Some models and systems on Groq have native support for visiting and analyzing specific websites, allowing them to access current web content and provide detailed analysis based on the actual page content. This tool enables models to retrieve and process content from any publicly accessible website.
The use of this tool with a supported model in GroqCloud is not a HIPAA Covered Cloud Service under Groq's Business Associate Addendum at this time.
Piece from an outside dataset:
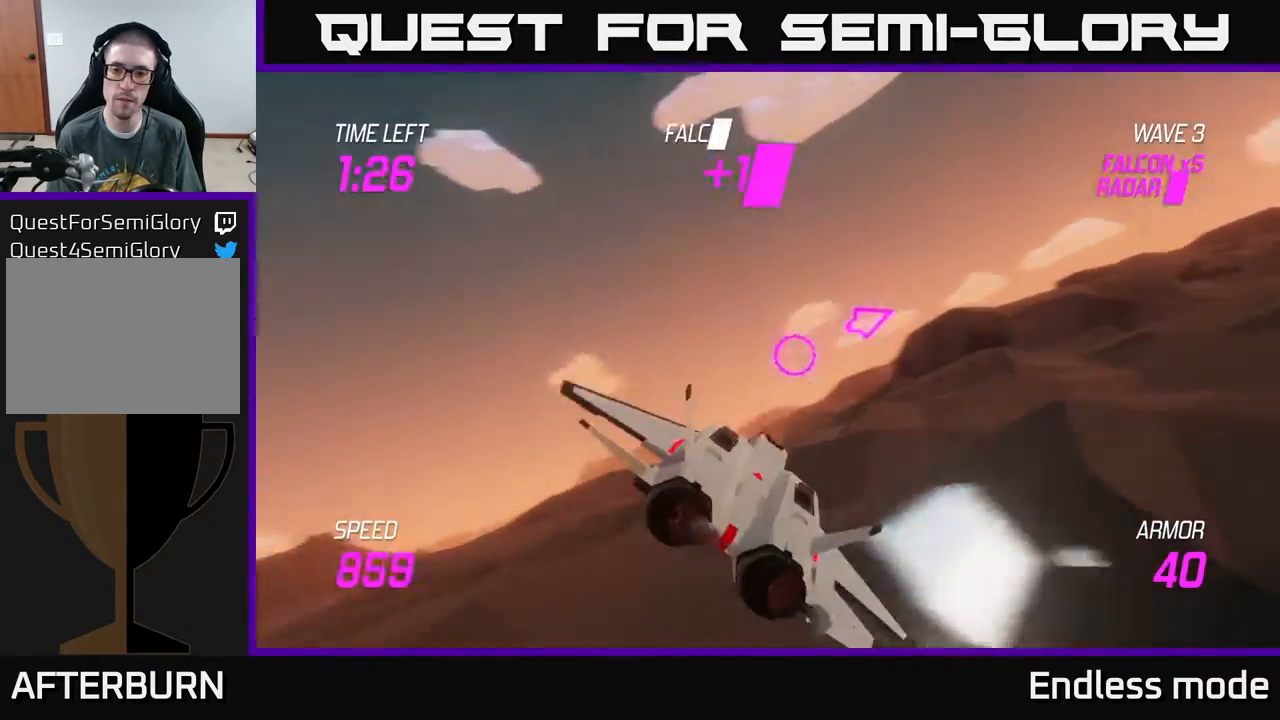
{"buttons": [], "left_stick": "right", "events": []}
This tool is also not available currently for use with regional / sovereign endpoints.
Built-in website visiting is supported for the following models and systems (on versions later than 2025-07-23
):
Model ID | Model |
---|---|
groq/compound | Compound |
groq/compound-mini | Compound Mini |
For a comparison between the groq/compound
and groq/compound-mini
systems and more information regarding extra capabilities, see the Compound Systems page.
To use website visiting, simply include a URL in your request to one of the supported models. The examples below show how to access all parts of the response: the final content, reasoning process, and tool execution details.
import json
from groq import Groq
client = Groq(
default_headers={
"Groq-Model-Version": "latest"
}
)
chat_completion = client.chat.completions.create(
messages=[
{
"role": "user",
"content": "Summarize the key points of this page: https://groq.com/blog/inside-the-lpu-deconstructing-groq-speed",
}
],
model="groq/compound",
)
message = chat_completion.choices[0].message
# Print the final content
print(message.content)
# Print the reasoning process
print(message.reasoning)
# Print executed tools
if message.executed_tools:
print(message.executed_tools[0])
These examples show how to access the complete response structure to understand the website visiting process.
When the API is called, it will automatically detect URLs in the user's message and visit the specified website to retrieve its content. The response includes three key components:
When you include a URL in your request:
This is the final response from the model, containing the analysis based on the visited website content. The model can summarize, analyze, extract specific information, or answer questions about the website's content.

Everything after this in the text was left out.